Supplied records:
# # # # # # #

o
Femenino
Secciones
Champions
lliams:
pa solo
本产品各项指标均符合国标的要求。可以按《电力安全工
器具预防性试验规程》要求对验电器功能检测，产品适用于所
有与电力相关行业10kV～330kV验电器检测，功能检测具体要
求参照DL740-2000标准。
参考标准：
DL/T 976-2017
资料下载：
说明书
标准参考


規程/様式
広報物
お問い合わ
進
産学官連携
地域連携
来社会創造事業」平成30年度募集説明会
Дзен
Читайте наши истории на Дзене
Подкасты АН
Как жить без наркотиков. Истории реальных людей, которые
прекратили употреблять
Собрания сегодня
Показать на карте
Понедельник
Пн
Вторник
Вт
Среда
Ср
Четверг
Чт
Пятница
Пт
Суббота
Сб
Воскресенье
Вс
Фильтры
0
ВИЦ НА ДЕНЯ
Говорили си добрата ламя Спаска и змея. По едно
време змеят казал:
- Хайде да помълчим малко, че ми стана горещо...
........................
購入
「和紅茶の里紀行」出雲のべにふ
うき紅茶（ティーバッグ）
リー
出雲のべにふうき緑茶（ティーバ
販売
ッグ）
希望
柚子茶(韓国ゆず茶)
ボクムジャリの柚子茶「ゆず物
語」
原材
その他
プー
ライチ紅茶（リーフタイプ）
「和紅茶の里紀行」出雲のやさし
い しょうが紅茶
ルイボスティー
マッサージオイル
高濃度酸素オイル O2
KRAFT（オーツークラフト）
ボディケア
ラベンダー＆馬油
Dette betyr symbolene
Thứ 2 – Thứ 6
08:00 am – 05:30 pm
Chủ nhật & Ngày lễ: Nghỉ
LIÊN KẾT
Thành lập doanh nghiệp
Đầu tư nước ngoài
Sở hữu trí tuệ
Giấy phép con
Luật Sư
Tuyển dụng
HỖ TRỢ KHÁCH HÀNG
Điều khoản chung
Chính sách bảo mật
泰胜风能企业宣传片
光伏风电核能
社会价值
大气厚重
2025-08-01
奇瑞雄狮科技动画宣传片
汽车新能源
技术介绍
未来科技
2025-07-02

# # # # # # #

Goal of the exercise:
Each line of the records above must be copied exactly.

Solution:
o
Femenino
Secciones
Champions
lliams:
pa solo
本产品各项指标均符合国标的要求。可以按《电力安全工
器具预防性试验规程》要求对验电器功能检测，产品适用于所
有与电力相关行业10kV～330kV验电器检测，功能检测具体要
求参照DL740-2000标准。
参考标准：
DL/T 976-2017
资料下载：
说明书
标准参考


規程/様式
広報物
お問い合わ
進
産学官連携
地域連携
来社会創造事業」平成30年度募集説明会
Дзен
Читайте наши истории на Дзене
Подкасты АН
Как жить без наркотиков. Истории реальных людей, которые
прекратили употреблять
Собрания сегодня
Показать на карте
Понедельник
Пн
Вторник
Вт
Среда
Ср
Четверг
Чт
Пятница
Пт
Суббота
Сб
Воскресенье
Вс
Фильтры
0
ВИЦ НА ДЕНЯ
Говорили си добрата ламя Спаска и змея. По едно
време змеят казал:
- Хайде да помълчим малко, че ми стана горещо...
........................
購入
「和紅茶の里紀行」出雲のべにふ
うき紅茶（ティーバッグ）
リー
出雲のべにふうき緑茶（ティーバ
販売
ッグ）
希望
柚子茶(韓国ゆず茶)
ボクムジャリの柚子茶「ゆず物
語」
原材
その他
プー
ライチ紅茶（リーフタイプ）
「和紅茶の里紀行」出雲のやさし
い しょうが紅茶
ルイボスティー
マッサージオイル
高濃度酸素オイル O2
KRAFT（オーツークラフト）
ボディケア
ラベンダー＆馬油
Dette betyr symbolene
Thứ 2 – Thứ 6
08:00 am – 05:30 pm
Chủ nhật & Ngày lễ: Nghỉ
LIÊN KẾT
Thành lập doanh nghiệp
Đầu tư nước ngoài
Sở hữu trí tuệ
Giấy phép con
Luật Sư
Tuyển dụng
HỖ TRỢ KHÁCH HÀNG
Điều khoản chung
Chính sách bảo mật
泰胜风能企业宣传片
光伏风电核能
社会价值
大气厚重
2025-08-01
奇瑞雄狮科技动画宣传片
汽车新能源
技术介绍
未来科技
2025-07-02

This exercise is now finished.